Task prompt => The answer should be a faithful retyping of the records that follow, pictures excluded.

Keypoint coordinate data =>
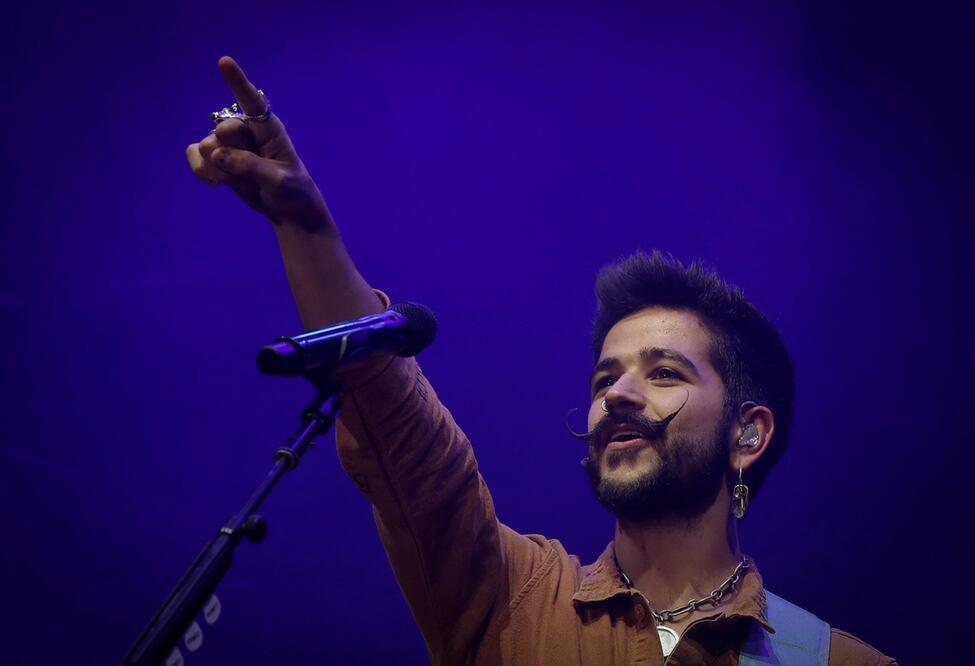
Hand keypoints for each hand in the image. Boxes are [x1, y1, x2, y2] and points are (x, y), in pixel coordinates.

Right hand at [187, 56, 331, 228]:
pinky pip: (195, 156)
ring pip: (207, 147)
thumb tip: (218, 154)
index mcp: (268, 128)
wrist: (287, 210)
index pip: (252, 101)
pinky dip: (204, 172)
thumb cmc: (292, 190)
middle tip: (254, 173)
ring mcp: (228, 144)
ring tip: (244, 181)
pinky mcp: (216, 158)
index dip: (237, 82)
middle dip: (233, 153)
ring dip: (222, 171)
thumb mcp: (279, 181)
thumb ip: (251, 165)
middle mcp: (246, 130)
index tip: (224, 62)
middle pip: (224, 130)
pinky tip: (219, 182)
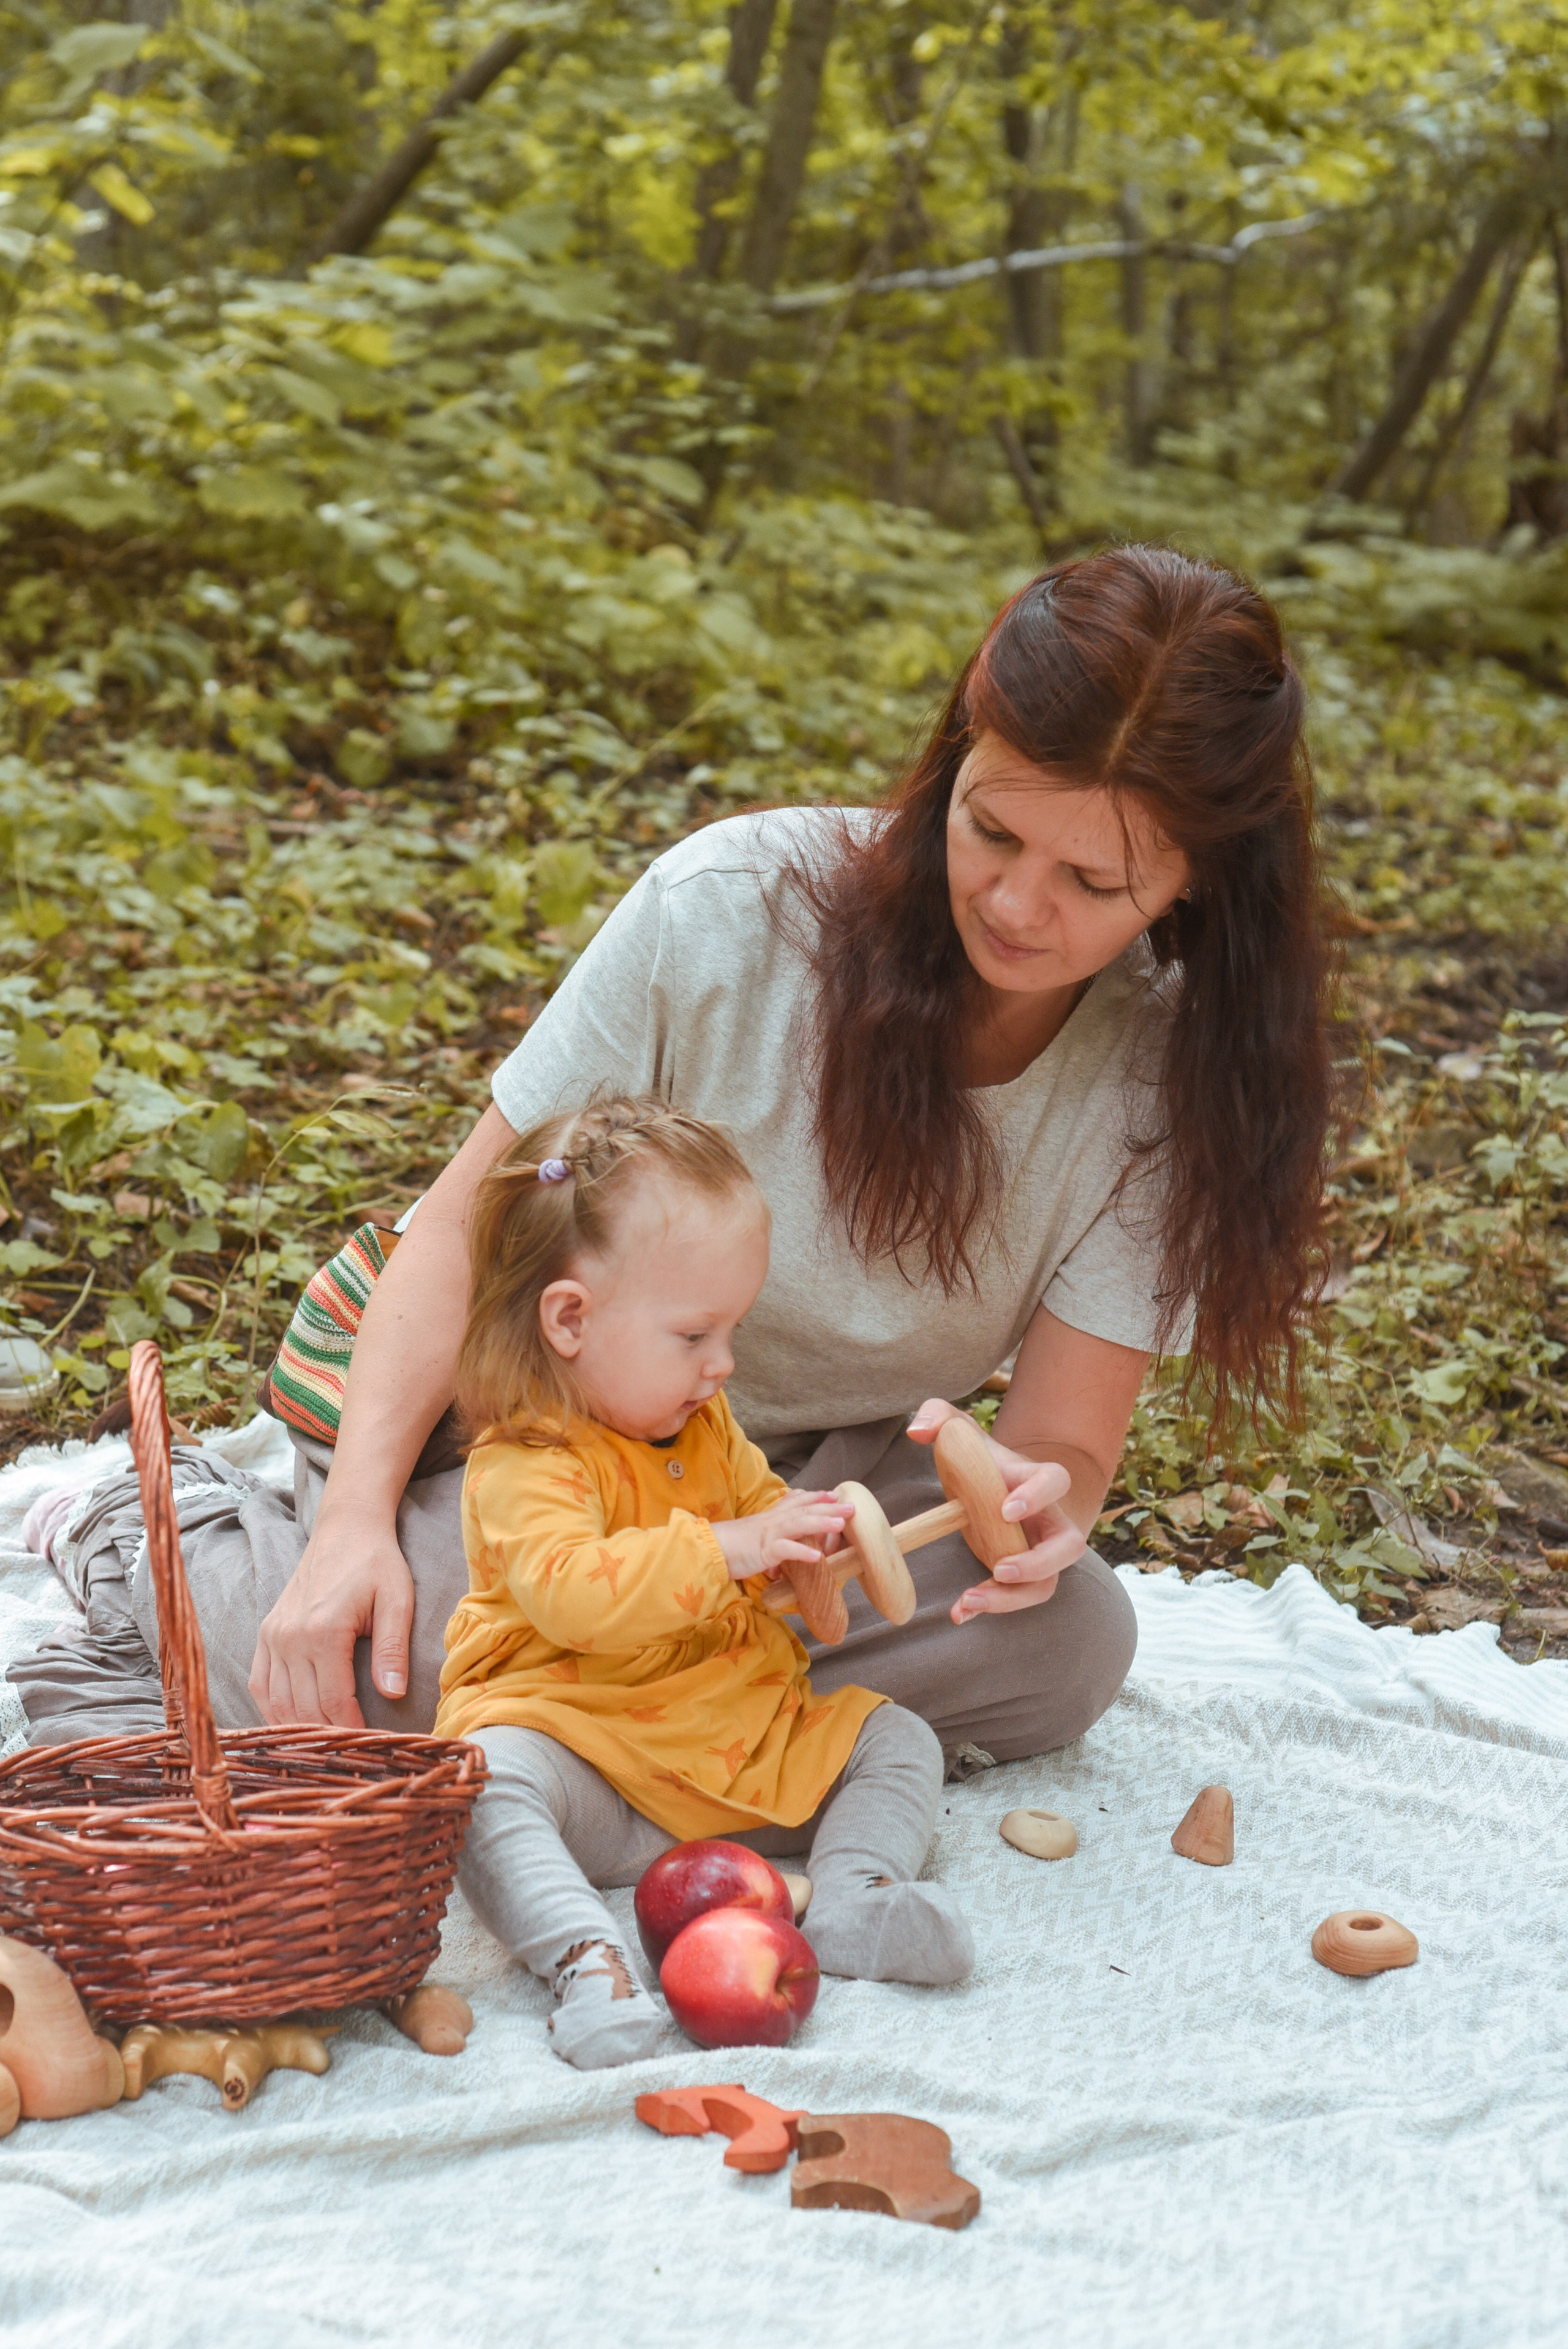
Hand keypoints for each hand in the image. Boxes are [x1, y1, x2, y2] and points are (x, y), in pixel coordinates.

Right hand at [250, 1507, 414, 1726]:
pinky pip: (259, 1684)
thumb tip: (393, 1694)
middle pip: (305, 1707)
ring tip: (325, 1744)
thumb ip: (392, 1649)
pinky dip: (273, 1710)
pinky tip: (292, 1724)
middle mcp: (290, 1637)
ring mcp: (273, 1635)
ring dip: (300, 1728)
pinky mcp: (265, 1633)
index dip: (351, 1729)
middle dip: (328, 1735)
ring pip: (278, 1703)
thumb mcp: (397, 1600)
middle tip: (350, 1754)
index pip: (334, 1701)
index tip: (369, 1746)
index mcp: (323, 1630)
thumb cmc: (376, 1564)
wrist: (345, 1530)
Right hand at [711, 1490, 853, 1583]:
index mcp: (771, 1517)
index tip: (833, 1493)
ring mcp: (769, 1534)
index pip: (797, 1501)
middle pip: (805, 1509)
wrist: (710, 1549)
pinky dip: (802, 1552)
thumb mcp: (755, 1538)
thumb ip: (771, 1542)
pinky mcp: (764, 1550)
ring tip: (841, 1524)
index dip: (816, 1496)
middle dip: (829, 1506)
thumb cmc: (732, 1546)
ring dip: (822, 1522)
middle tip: (851, 1506)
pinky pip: (785, 1550)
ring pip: (800, 1524)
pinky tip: (818, 1557)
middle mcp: (773, 1521)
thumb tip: (781, 1558)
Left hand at [906, 1398, 1084, 1625]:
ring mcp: (1041, 1552)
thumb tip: (917, 1431)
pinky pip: (1018, 1598)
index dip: (1038, 1496)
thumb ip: (940, 1418)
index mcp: (1037, 1480)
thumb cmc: (981, 1459)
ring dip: (1013, 1599)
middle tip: (1000, 1569)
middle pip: (1069, 1546)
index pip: (1055, 1481)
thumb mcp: (961, 1433)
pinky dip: (990, 1607)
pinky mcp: (1023, 1576)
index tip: (1006, 1509)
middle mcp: (1049, 1520)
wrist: (998, 1486)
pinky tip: (958, 1613)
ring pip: (1047, 1584)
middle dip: (1039, 1562)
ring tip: (970, 1600)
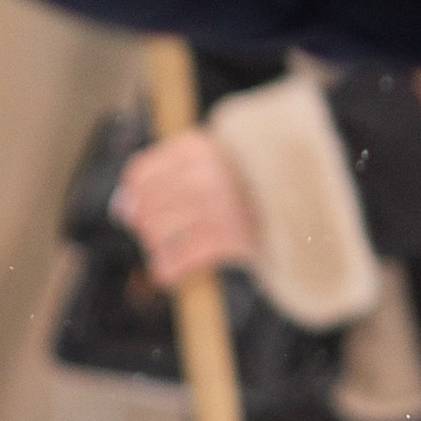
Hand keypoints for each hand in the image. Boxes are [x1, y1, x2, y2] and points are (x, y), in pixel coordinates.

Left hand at [112, 127, 261, 287]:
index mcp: (197, 148)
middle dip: (144, 224)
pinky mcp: (231, 237)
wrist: (300, 204)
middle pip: (147, 204)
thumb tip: (120, 208)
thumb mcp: (206, 163)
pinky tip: (167, 273)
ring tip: (164, 250)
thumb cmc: (242, 185)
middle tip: (155, 233)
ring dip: (155, 246)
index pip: (140, 173)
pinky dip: (168, 269)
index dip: (132, 195)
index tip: (133, 209)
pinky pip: (180, 258)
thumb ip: (163, 177)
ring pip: (158, 230)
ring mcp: (219, 204)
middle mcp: (206, 172)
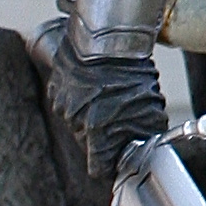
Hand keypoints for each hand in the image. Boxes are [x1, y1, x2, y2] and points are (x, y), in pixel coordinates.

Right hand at [39, 23, 168, 185]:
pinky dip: (82, 100)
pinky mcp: (55, 88)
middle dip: (105, 139)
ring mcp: (62, 105)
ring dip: (92, 117)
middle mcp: (75, 123)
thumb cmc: (129, 70)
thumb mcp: (150, 106)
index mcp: (96, 132)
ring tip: (110, 97)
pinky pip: (69, 104)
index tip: (119, 163)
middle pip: (89, 145)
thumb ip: (147, 133)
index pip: (99, 168)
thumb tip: (149, 147)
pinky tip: (97, 86)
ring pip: (79, 124)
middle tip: (121, 121)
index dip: (111, 168)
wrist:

Answer to this exercise =>
Hand keypoints for each hand in the image. Boxes are [x1, y1, x2, y2] and points are (x, y), in pixel coordinates.

Right hand at [187, 56, 331, 228]:
pinky pip: (195, 156)
ring pip: (207, 147)
thumb tip: (218, 154)
index mcp: (268, 128)
wrist: (287, 210)
index pip: (252, 101)
pinky dip: (204, 172)
thumb cmc: (292, 190)
middle tip: (254, 173)
ring mcp: (228, 144)
ring tip: (244, 181)
pinky mcp: (216, 158)
index dip: (237, 82)
middle dip: (233, 153)
ring dip: (222, 171)
thumb mcp: (279, 181)
thumb ip: (251, 165)
middle mcp: (246, 130)
index tip: (224, 62)
middle pip: (224, 130)
pinky tip: (219, 182)
Hand keypoints for each hand in the image. Boxes are [x1, y1, x2, y2] and points are (x, y), in pixel coordinates.

Right hand at [250, 1507, 414, 1726]:
pinky pip: (259, 1684)
thumb tip: (393, 1694)
middle pip: (305, 1707)
ring tip: (325, 1744)
thumb ip: (392, 1649)
pinky dip: (273, 1710)
pinky tip: (292, 1724)
middle mcp: (290, 1637)
ring mcp: (273, 1635)
ring dip: (300, 1728)
pinky mcp: (265, 1633)
index dip: (351, 1729)
middle dip: (328, 1735)
ring pip: (278, 1703)
thumb mcp: (397, 1600)
middle tip: (350, 1754)
index pip: (334, 1701)
index tip: (369, 1746)
index mcp: (323, 1630)
thumb cmc: (376, 1564)
wrist: (345, 1530)
Right hand at [711, 1490, 853, 1583]:
index mcp: (771, 1517)
index tip: (833, 1493)
ring mcp: (769, 1534)
index pip: (797, 1501)
middle pip: (805, 1509)
wrist: (710, 1549)
pinky dip: (802, 1552)
thumb mcp: (755, 1538)
thumb ip: (771, 1542)
pinky mcp: (764, 1550)
ring tip: (841, 1524)
index dip: (816, 1496)
middle dip: (829, 1506)
thumb cmc: (732, 1546)
ring dip: (822, 1522)
middle tip: (851, 1506)
pinky pip: (785, 1550)
ring pip: (800, 1524)
pinky tip: (818, 1557)
middle mcp: (773, 1521)
thumb tip: (781, 1558)
Left hand at [906, 1398, 1084, 1625]:
ring mcp: (1041, 1552)
thumb tip: (917, 1431)
pinky pip: (1018, 1598)
index dip: (1038, 1496)
thumb ip: (940, 1418)
index mcp: (1037, 1480)
thumb cmc: (981, 1459)
ring dip: (1013, 1599)
middle tip: (1000, 1569)
middle pip: (1069, 1546)
index pip: (1055, 1481)
thumb mcp: (961, 1433)
pinky dip: (990, 1607)
pinky mcp: (1023, 1576)
index tip: (1006, 1509)
middle mcp: (1049, 1520)
wrist: (998, 1486)
pinky tip: (958, 1613)
ring pip: (1047, 1584)
middle dip: (1039, 1562)
ring tip: (970, 1600)
Hand keypoints for each hand in the image. Boxes are [x1, y1, x2, y2] and points are (x, y), in pixel coordinates.

Left hand at [112, 127, 261, 287]:
index mcp: (197, 148)
middle dip: (144, 224)
pinky mcp: (231, 237)
wrist: (300, 204)
middle pip: (147, 204)
thumb tip: (120, 208)
thumb mcp: (206, 163)
pinky tip: (167, 273)
ring tip: (164, 250)
thumb cmc: (242, 185)
middle tip: (155, 233)
ring dip: (155, 246)
index pip: (140, 173)
pinky dip: (168, 269)
index dip: (132, 195)
index tip: (133, 209)
pinky pip: (180, 258)
thumb ip: (163, 177)
ring pip: (158, 230)
ring mcp: (219, 204)
middle mcp: (206, 172)
Hand keypoints for each hand in the image. Boxes are [x1, y1, x2, y2] and points are (x, y), in pixel coordinates.

Right hand at [39, 23, 168, 185]:
pinky dip: (82, 100)
pinky mcp: (55, 88)
middle dip: (105, 139)
ring mcp: (62, 105)
ring dip: (92, 117)
middle mcp: (75, 123)
thumb cmc: (129, 70)
thumb mcp: (150, 106)
index mcp: (96, 132)
ring tip: (110, 97)
pinky pip: (69, 104)
index tip: (119, 163)
middle pip: (89, 145)
thumb ip: (147, 133)
index pip: (99, 168)
thumb tip: (149, 147)
pinky tip: (97, 86)
ring pip: (79, 124)
middle tip: (121, 121)
index dip: (111, 168)
wrist:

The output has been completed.